Dès le soir du premier tour des élections municipales, les négociations se sont ouvertes dans toutes les grandes métropoles. Selon Public Sénat, le 16 mars 2026, les maires sortants ont globalement mieux résisté qu’attendu, mais sans sécuriser leur position. Les discussions se sont poursuivies jusqu’à la clôture officielle du dépôt des listes, preuve d’un entre-deux-tours particulièrement tendu.
À Paris, une droite consolidée face à une gauche incomplète
Dans la capitale, les municipales se jouent autour de trois blocs distincts. Emmanuel Grégoire incarne une gauche socialiste et écologiste qui refuse de s’élargir à La France insoumise. Cette décision structure toute la campagne du second tour.
En face, Rachida Dati a choisi l’agrégation avec le camp présidentiel. La fusion avec Pierre-Yves Bournazel permet à la droite de présenter un front élargi au second tour des élections municipales, capable de capter à la fois l’électorat classique de droite et une partie du centre. Cependant, les 10% d’électeurs ayant voté pour Sarah Knafo pourraient bien lui manquer pour l’emporter. Le troisième pôle reste porté par La France insoumise, qui maintient sa candidature autonome.
Lille, Lyon : deux modèles d’alliance à gauche
À Lille, la gauche a choisi de se structurer sans La France insoumise. Le maire sortant socialiste s’appuie sur une fusion avec les écologistes pour consolider sa base électorale. Face à lui, la candidate insoumise tente de transformer sa progression du premier tour des élections municipales en percée décisive.

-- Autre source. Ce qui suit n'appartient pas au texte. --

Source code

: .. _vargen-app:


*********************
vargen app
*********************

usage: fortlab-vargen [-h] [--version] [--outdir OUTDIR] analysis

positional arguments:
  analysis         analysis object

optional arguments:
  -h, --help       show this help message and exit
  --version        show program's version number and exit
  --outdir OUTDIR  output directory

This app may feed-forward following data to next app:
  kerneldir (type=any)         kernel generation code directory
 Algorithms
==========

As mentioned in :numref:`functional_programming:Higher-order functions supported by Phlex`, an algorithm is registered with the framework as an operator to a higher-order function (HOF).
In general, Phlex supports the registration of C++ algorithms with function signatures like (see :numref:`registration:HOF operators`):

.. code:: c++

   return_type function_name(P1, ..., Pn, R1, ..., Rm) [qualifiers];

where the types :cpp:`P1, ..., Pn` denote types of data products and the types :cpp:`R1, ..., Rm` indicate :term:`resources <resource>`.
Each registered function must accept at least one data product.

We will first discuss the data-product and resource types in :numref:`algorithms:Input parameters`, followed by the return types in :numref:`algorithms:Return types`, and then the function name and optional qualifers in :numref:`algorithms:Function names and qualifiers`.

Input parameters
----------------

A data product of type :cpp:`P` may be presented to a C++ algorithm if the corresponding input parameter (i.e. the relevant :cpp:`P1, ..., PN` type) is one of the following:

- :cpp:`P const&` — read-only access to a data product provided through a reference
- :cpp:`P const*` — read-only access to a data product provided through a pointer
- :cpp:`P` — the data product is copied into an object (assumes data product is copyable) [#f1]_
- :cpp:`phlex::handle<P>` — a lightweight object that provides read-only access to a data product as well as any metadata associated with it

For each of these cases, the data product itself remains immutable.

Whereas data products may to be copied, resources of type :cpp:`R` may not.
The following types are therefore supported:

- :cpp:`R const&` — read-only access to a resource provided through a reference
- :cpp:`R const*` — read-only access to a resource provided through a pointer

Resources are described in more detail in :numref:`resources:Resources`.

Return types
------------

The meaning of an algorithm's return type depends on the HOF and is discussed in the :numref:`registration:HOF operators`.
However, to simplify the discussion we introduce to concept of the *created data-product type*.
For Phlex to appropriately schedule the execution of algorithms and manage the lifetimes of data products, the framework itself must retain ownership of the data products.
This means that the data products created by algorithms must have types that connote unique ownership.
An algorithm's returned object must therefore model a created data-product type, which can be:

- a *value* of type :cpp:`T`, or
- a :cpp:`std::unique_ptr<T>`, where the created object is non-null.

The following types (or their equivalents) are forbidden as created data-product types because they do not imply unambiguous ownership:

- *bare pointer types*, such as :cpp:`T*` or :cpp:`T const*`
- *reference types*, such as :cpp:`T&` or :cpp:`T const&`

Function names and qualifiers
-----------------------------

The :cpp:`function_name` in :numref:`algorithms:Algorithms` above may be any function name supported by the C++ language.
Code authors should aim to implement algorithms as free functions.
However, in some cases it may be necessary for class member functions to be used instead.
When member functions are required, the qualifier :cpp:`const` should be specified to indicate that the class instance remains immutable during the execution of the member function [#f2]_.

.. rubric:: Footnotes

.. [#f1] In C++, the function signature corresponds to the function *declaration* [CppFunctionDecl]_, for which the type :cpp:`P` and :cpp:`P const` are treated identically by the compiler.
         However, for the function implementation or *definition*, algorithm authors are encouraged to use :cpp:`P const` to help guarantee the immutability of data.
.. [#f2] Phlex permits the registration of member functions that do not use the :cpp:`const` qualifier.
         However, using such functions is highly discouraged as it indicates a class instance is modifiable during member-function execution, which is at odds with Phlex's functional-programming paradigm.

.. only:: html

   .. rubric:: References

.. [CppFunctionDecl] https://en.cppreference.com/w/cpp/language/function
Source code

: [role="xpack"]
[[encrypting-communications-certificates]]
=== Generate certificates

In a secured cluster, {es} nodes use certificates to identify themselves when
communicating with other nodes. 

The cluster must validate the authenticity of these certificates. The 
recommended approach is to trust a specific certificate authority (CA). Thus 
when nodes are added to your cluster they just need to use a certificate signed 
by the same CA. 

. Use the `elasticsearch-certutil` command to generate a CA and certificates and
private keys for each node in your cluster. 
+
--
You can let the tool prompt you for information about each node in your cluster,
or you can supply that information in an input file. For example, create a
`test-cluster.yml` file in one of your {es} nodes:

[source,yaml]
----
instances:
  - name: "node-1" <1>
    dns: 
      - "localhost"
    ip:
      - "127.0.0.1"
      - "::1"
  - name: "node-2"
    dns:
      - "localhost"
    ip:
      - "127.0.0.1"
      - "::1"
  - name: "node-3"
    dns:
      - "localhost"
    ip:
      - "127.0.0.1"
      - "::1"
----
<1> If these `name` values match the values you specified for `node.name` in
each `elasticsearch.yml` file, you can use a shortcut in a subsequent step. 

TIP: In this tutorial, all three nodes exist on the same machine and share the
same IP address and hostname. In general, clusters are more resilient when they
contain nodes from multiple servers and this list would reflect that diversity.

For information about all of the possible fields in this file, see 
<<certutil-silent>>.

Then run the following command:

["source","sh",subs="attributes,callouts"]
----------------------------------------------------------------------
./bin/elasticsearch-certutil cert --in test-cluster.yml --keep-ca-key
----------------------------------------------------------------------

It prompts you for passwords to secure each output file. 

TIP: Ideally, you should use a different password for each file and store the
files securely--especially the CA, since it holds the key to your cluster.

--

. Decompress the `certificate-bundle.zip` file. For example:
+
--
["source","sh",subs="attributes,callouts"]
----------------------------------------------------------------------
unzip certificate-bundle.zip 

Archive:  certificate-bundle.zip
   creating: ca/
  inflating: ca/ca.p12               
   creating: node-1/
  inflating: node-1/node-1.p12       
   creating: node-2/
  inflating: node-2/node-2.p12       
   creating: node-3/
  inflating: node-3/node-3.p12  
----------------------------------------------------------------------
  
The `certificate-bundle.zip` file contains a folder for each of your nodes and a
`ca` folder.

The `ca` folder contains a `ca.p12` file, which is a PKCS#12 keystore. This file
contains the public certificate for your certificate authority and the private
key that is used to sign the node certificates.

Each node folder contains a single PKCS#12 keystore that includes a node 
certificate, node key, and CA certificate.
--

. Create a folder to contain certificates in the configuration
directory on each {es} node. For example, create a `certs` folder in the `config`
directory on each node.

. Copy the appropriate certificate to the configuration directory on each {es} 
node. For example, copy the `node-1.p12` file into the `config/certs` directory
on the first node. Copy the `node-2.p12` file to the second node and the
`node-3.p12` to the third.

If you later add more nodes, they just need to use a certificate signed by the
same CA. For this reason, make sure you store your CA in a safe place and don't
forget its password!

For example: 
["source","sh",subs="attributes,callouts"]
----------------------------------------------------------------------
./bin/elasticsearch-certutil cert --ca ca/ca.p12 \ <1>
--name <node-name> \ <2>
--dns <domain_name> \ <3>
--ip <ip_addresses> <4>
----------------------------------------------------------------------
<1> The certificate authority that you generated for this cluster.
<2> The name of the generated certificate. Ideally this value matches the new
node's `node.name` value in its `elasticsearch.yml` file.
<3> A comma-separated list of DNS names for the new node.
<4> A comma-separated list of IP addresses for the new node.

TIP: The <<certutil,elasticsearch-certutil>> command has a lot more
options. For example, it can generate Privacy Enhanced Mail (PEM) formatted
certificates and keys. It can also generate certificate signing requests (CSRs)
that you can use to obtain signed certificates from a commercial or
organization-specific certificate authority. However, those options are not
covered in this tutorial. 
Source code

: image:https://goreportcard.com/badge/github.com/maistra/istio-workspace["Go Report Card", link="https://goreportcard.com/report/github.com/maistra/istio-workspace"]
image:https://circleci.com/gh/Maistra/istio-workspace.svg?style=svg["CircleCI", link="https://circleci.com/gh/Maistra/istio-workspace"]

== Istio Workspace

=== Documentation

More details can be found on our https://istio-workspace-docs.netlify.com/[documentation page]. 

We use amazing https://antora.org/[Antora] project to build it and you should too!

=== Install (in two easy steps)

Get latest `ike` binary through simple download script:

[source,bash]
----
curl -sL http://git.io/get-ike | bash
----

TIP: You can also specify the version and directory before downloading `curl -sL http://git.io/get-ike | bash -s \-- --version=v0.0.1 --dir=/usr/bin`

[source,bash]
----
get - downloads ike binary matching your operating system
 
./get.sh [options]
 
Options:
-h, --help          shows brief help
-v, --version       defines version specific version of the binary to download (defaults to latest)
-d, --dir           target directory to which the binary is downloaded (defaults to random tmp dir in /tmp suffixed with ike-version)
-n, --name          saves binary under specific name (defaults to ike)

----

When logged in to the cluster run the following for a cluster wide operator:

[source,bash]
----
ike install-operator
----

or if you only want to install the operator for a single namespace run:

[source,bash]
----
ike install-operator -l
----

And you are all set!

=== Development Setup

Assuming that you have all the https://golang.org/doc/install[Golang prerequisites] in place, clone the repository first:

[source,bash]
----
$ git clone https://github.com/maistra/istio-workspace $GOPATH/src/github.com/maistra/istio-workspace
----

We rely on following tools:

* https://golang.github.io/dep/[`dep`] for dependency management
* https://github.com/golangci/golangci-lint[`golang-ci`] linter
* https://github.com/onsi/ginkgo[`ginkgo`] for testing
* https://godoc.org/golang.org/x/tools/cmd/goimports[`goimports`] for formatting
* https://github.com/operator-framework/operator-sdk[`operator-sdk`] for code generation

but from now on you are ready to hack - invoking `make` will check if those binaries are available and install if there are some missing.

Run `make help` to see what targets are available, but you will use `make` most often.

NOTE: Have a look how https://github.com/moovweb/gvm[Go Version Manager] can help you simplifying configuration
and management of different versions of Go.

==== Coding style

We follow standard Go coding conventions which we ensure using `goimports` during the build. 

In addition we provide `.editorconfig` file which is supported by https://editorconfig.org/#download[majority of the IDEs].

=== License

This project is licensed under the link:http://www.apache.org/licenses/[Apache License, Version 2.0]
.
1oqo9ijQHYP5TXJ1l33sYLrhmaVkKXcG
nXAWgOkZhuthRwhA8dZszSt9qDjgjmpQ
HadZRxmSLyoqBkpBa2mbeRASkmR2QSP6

À Lyon, la situation évolue différemment. Le maire écologiste Grégory Doucet a élargi son alliance en intégrant des représentants de LFI pour le second tour des élections municipales. Cette ouverture reste encadrée, sans remise en cause du programme initial. Le duel avec Jean-Michel Aulas, soutenu par l’ensemble du centre et de la droite, se joue donc sur la capacité de chaque camp à mobiliser au-delà de son socle.
Ces deux villes illustrent une réalité centrale : l’union de la gauche n’est ni uniforme ni systématique. Elle dépend de choix politiques locaux, parfois contradictoires d’une métropole à l’autre.
Marseille, Nice : la question du RN en toile de fond
Dans le sud, la dynamique électorale est largement structurée par la présence du Rassemblement national. À Marseille, Benoît Payan refuse toute alliance avec La France insoumise, malgré l’appel de Sébastien Delogu à une liste commune. Cette décision conduit à une configuration éclatée, avec plusieurs listes capables de se maintenir. Dans un scrutin serré, où les scores du premier tour des élections municipales sont proches, cette fragmentation pourrait peser lourd.
À Nice, la situation est encore plus marquée. Éric Ciotti, allié au RN, arrive largement en tête avec plus de 43 % des voix. Face à lui, Christian Estrosi ne parvient pas à élargir suffisamment son socle, malgré un appel à un rassemblement plus large. Le refus de la candidate de gauche de s’inscrire dans cette logique confirme une triangulaire à haut risque. Dans ces deux villes, la question n’est pas seulement celle des alliances, mais celle de la capacité des autres forces politiques à contenir une dynamique portée par la droite radicalisée.
Toulouse, Strasbourg, Bordeaux : alliances décisives ou impossibles
À Toulouse, la gauche a fait le choix de l’unité. Un accord a été trouvé entre les socialistes et La France insoumise, permettant la constitution d’une liste commune dès le second tour des élections municipales. Cette alliance vise clairement à contester la position du maire sortant Jean-Luc Moudenc, arrivé en tête.
À Strasbourg, la fusion entre écologistes et insoumis recompose également le rapport de force. Cette alliance pourrait modifier l’équilibre issu du premier tour en consolidant un bloc électoral plus large. À l’inverse, Bordeaux reste marqué par l’absence d’accords. Plusieurs propositions de fusion ont été rejetées, tant au centre qu’à gauche. Cette incapacité à s’entendre laisse place à une compétition ouverte, où aucun bloc ne semble en mesure de s’imposer clairement.
Ces trois villes montrent que les alliances peuvent soit renforcer une dynamique, soit, à défaut d’accord, maintenir une incertitude totale jusqu’au scrutin.